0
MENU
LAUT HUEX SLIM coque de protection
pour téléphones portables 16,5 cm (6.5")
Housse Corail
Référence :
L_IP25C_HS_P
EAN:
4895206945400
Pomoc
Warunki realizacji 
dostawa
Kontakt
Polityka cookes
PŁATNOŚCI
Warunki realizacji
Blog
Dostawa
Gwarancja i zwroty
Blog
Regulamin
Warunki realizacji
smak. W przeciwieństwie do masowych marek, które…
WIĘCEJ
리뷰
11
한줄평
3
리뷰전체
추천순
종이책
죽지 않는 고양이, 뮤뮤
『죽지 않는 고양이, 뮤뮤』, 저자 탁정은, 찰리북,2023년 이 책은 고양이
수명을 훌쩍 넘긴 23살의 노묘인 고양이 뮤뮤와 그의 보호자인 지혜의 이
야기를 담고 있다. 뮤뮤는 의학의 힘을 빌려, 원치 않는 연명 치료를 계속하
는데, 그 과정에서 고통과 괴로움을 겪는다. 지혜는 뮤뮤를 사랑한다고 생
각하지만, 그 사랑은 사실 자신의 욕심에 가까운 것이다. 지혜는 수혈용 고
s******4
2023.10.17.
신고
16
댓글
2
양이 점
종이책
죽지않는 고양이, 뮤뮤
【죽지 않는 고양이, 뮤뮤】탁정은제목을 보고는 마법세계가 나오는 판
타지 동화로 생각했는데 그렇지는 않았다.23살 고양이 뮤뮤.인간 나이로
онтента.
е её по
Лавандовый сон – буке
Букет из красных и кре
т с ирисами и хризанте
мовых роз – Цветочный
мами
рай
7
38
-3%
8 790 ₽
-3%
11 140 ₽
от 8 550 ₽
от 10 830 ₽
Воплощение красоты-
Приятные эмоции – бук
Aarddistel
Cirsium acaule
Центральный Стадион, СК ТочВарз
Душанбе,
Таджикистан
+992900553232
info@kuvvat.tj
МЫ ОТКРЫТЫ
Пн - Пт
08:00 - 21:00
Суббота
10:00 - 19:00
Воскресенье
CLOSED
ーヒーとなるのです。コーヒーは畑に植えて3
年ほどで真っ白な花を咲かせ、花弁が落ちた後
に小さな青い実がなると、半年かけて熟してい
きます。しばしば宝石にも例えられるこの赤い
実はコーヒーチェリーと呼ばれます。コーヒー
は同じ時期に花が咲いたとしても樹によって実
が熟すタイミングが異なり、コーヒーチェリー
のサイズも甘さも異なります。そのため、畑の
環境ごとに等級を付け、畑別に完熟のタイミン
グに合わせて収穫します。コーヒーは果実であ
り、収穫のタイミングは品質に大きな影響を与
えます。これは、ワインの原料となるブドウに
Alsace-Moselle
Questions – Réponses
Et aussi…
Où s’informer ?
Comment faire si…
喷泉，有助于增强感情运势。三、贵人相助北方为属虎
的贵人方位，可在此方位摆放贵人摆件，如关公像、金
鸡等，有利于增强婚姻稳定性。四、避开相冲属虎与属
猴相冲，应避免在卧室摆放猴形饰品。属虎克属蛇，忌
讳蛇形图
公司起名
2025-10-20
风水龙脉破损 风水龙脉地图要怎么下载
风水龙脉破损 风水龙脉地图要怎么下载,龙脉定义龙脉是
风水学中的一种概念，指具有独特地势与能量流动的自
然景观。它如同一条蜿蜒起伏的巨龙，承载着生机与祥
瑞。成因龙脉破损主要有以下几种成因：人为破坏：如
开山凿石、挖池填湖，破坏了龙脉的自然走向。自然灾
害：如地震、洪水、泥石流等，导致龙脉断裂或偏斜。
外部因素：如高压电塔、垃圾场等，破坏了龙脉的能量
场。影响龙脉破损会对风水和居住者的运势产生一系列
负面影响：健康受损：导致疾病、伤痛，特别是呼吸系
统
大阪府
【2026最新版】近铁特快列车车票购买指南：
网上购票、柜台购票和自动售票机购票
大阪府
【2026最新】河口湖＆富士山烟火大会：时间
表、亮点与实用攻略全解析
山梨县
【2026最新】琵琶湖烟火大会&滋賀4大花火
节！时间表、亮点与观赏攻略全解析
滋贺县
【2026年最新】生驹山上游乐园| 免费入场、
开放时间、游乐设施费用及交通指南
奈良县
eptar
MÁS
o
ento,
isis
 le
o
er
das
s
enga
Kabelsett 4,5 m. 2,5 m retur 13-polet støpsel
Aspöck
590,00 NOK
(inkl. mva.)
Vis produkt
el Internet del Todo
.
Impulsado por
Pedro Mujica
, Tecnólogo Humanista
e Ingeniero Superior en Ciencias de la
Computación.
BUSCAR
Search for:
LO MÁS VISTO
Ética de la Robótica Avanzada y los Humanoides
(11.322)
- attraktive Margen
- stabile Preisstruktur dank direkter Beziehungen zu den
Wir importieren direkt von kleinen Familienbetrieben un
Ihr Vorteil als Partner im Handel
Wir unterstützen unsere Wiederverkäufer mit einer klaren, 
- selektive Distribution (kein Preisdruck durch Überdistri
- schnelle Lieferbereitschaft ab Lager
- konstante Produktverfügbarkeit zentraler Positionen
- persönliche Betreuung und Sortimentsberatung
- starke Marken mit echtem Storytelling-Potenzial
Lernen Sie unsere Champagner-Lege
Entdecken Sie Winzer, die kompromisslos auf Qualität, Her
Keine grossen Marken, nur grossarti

- _DESCRIPTION OF THE TASK_
Would you print each line of the listing again, unaltered?

- _ANSWER TO THIS TASK_
0
MENU
LAUT HUEX SLIM coque de protection
pour téléphones portables 16,5 cm (6.5")
Housse Corail
Référence :
L_IP25C_HS_P
EAN:
4895206945400
Pomoc
Warunki realizacji 
dostawa
Kontakt
Polityka cookes
PŁATNOŚCI
Warunki realizacji
Blog
Dostawa
Gwarancja i zwroty
Blog
Regulamin
Warunki realizacji
smak. W przeciwieństwie do masowych marek, które…
WIĘCEJ
리뷰
11
한줄평
3
리뷰전체
추천순
종이책
죽지 않는 고양이, 뮤뮤
『죽지 않는 고양이, 뮤뮤』, 저자 탁정은, 찰리북,2023년 이 책은 고양이
수명을 훌쩍 넘긴 23살의 노묘인 고양이 뮤뮤와 그의 보호자인 지혜의 이
야기를 담고 있다. 뮤뮤는 의학의 힘을 빌려, 원치 않는 연명 치료를 계속하
는데, 그 과정에서 고통과 괴로움을 겪는다. 지혜는 뮤뮤를 사랑한다고 생
각하지만, 그 사랑은 사실 자신의 욕심에 가까운 것이다. 지혜는 수혈용 고
s******4
2023.10.17.
신고
16
댓글
2
양이 점
종이책
죽지않는 고양이, 뮤뮤
【죽지 않는 고양이, 뮤뮤】탁정은제목을 보고는 마법세계가 나오는 판
타지 동화로 생각했는데 그렇지는 않았다.23살 고양이 뮤뮤.인간 나이로
онтента.
е её по
Лавандовый сон – буке
Букет из красных и кре
т с ирисами и хризанте
мовых роз – Цветочный
мами
рай
7
38
-3%
8 790 ₽
-3%
11 140 ₽
от 8 550 ₽
от 10 830 ₽
Воплощение красоты-
Приятные эмоции – бук
Aarddistel
Cirsium acaule
Центральный Стадион, СК ТочВарз
Душанбе,
Таджикистан
+992900553232
info@kuvvat.tj
МЫ ОТКРЫТЫ
Пн - Пт
08:00 - 21:00
Суббота
10:00 - 19:00
Воскресенье
CLOSED
ーヒーとなるのです。コーヒーは畑に植えて3
年ほどで真っ白な花を咲かせ、花弁が落ちた後
に小さな青い実がなると、半年かけて熟してい
きます。しばしば宝石にも例えられるこの赤い
実はコーヒーチェリーと呼ばれます。コーヒー
は同じ時期に花が咲いたとしても樹によって実
が熟すタイミングが異なり、コーヒーチェリー
のサイズも甘さも異なります。そのため、畑の
環境ごとに等級を付け、畑別に完熟のタイミン
グに合わせて収穫します。コーヒーは果実であ
り、収穫のタイミングは品質に大きな影響を与
えます。これは、ワインの原料となるブドウに
Alsace-Moselle
Questions – Réponses
Et aussi…
Où s’informer ?
Comment faire si…
喷泉，有助于增强感情运势。三、贵人相助北方为属虎
的贵人方位，可在此方位摆放贵人摆件，如关公像、金
鸡等，有利于增强婚姻稳定性。四、避开相冲属虎与属
猴相冲，应避免在卧室摆放猴形饰品。属虎克属蛇，忌
讳蛇形图
公司起名
2025-10-20
风水龙脉破损 风水龙脉地图要怎么下载
风水龙脉破损 风水龙脉地图要怎么下载,龙脉定义龙脉是
风水学中的一种概念，指具有独特地势与能量流动的自
然景观。它如同一条蜿蜒起伏的巨龙，承载着生机与祥
瑞。成因龙脉破损主要有以下几种成因：人为破坏：如
开山凿石、挖池填湖，破坏了龙脉的自然走向。自然灾
害：如地震、洪水、泥石流等，导致龙脉断裂或偏斜。
外部因素：如高压电塔、垃圾场等，破坏了龙脉的能量
场。影响龙脉破损会对风水和居住者的运势产生一系列
负面影响：健康受损：导致疾病、伤痛，特别是呼吸系
统
大阪府
【2026最新版】近铁特快列车车票购买指南：
网上购票、柜台购票和自动售票机购票
大阪府
【2026最新】河口湖＆富士山烟火大会：时间
表、亮点与实用攻略全解析
山梨县
【2026最新】琵琶湖烟火大会&滋賀4大花火
节！时间表、亮点与观赏攻略全解析
滋贺县
【2026年最新】生驹山上游乐园| 免费入场、
开放时间、游乐设施费用及交通指南
奈良县
eptar
MÁS
o
ento,
isis
 le
o
er
das
s
enga
Kabelsett 4,5 m. 2,5 m retur 13-polet støpsel
Aspöck
590,00 NOK
(inkl. mva.)
Vis produkt
el Internet del Todo
.
Impulsado por
Pedro Mujica
, Tecnólogo Humanista
e Ingeniero Superior en Ciencias de la
Computación.
BUSCAR
Search for:
LO MÁS VISTO
Ética de la Robótica Avanzada y los Humanoides
(11.322)
- attraktive Margen
- stabile Preisstruktur dank direkter Beziehungen zu den
Wir importieren direkt von kleinen Familienbetrieben un
Ihr Vorteil als Partner im Handel
Wir unterstützen unsere Wiederverkäufer mit einer klaren, 
- selektive Distribution (kein Preisdruck durch Überdistri
- schnelle Lieferbereitschaft ab Lager
- konstante Produktverfügbarkeit zentraler Positionen
- persönliche Betreuung und Sortimentsberatung
- starke Marken mit echtem Storytelling-Potenzial
Lernen Sie unsere Champagner-Lege
Entdecken Sie Winzer, die kompromisslos auf Qualität, Her
Keine grossen Marken, nur grossarti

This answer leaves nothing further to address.